What the task asks: Your answer should be each line of the entries that contains the word "right", copied in full.

The input:
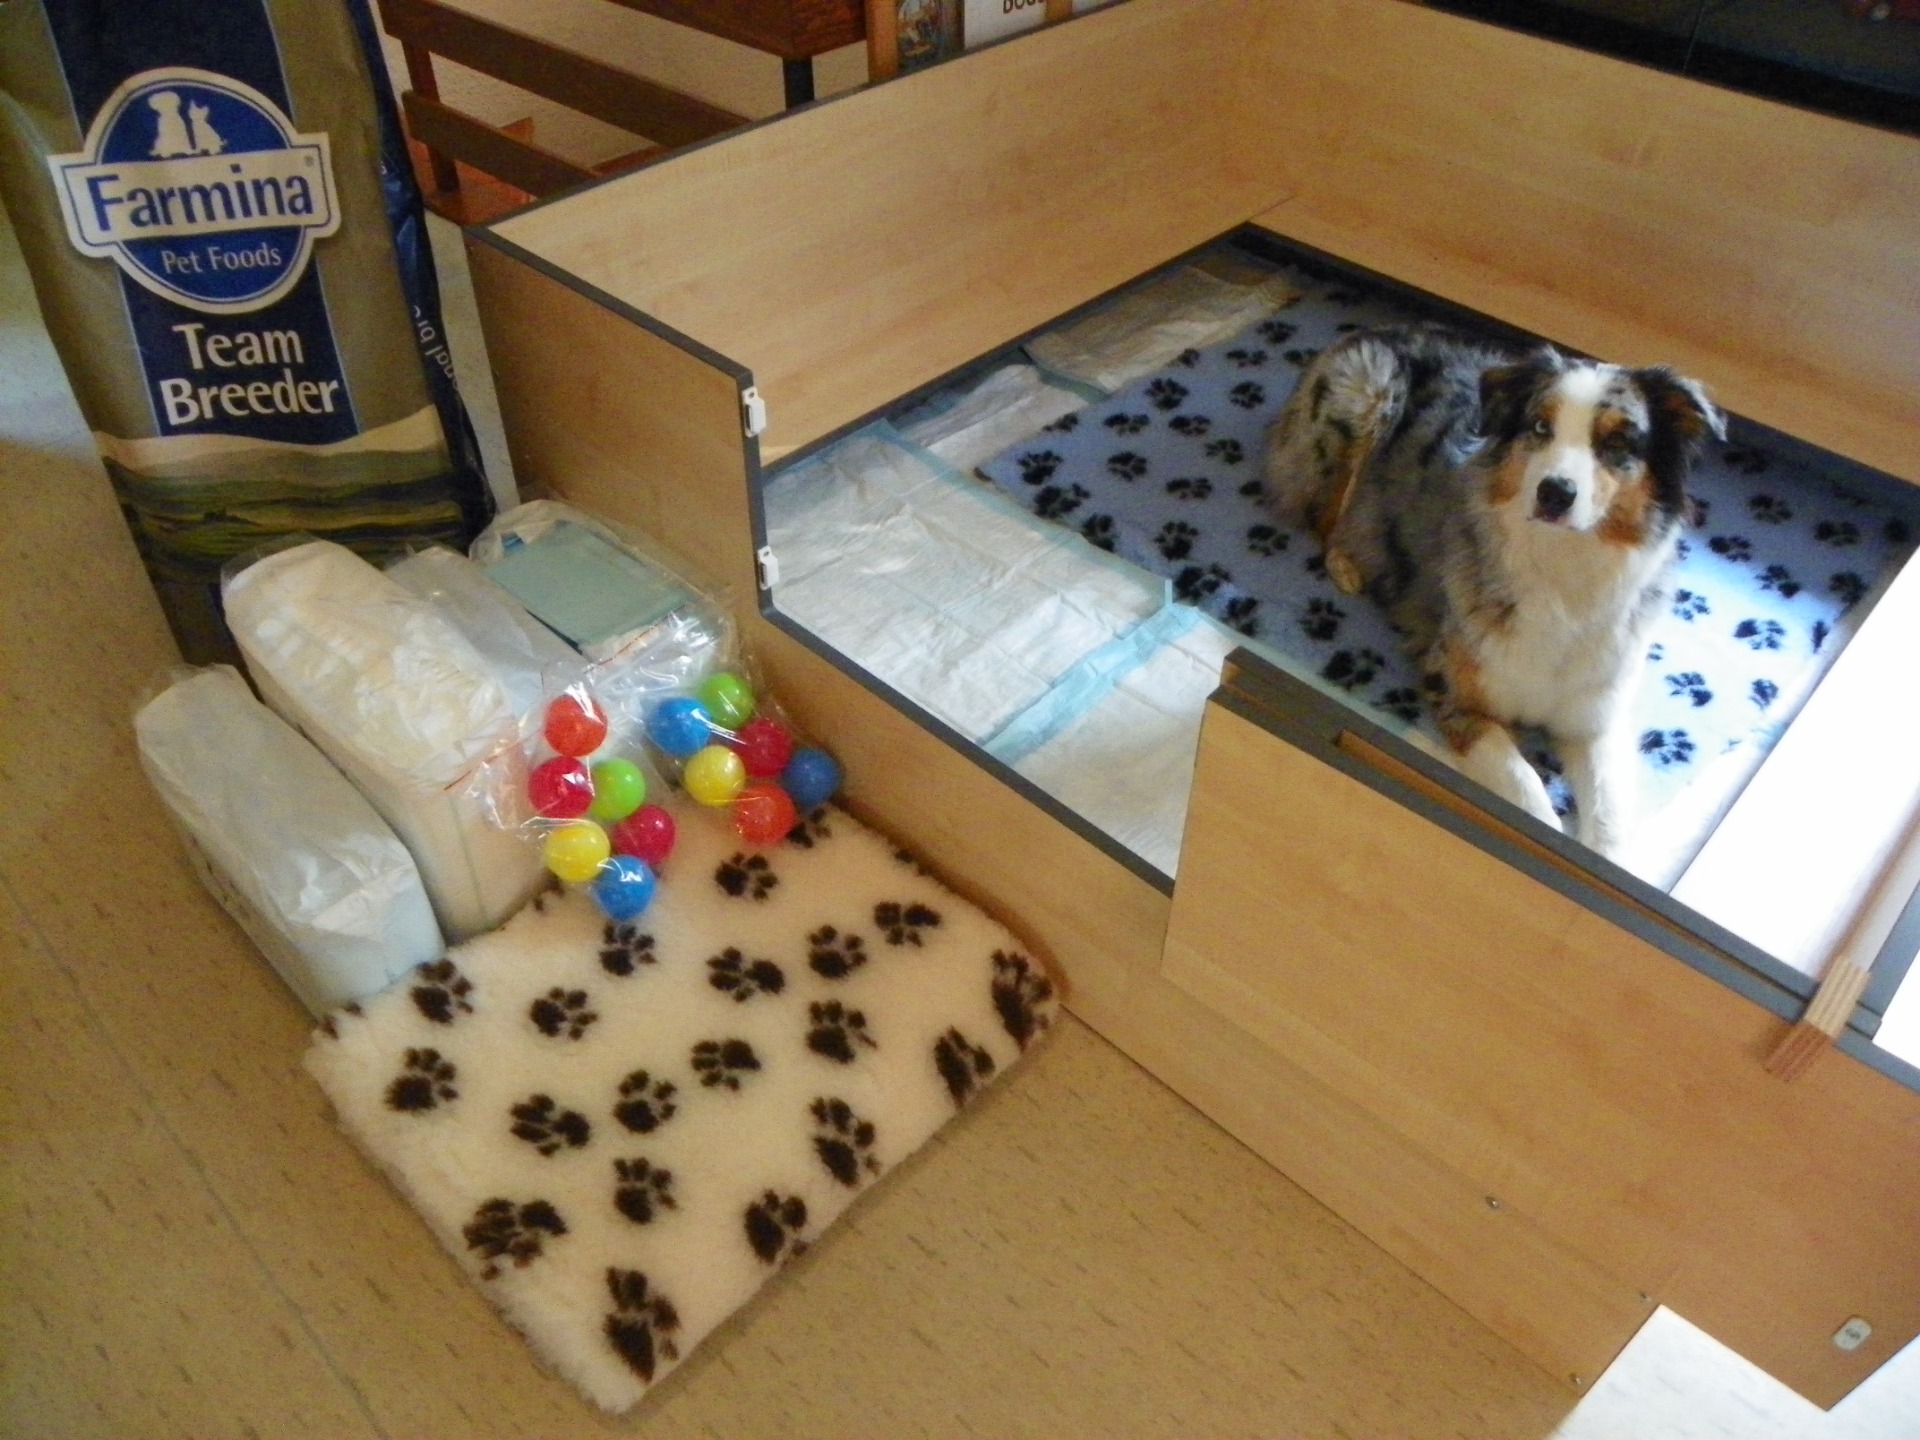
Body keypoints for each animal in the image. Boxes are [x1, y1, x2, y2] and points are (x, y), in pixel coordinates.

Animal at [1263, 323, 1724, 858]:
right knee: (1324, 518)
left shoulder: (1594, 720)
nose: (1555, 492)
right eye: (1541, 427)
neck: (1561, 569)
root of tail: (1375, 328)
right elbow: (1528, 796)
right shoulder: (1458, 696)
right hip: (1369, 395)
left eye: (1616, 442)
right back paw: (1349, 566)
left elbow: (1606, 824)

Solution to this exercise:
right knee: (1324, 518)
right eye: (1541, 427)
right elbow: (1528, 796)
right shoulder: (1458, 696)
right hip: (1369, 395)
right back paw: (1349, 566)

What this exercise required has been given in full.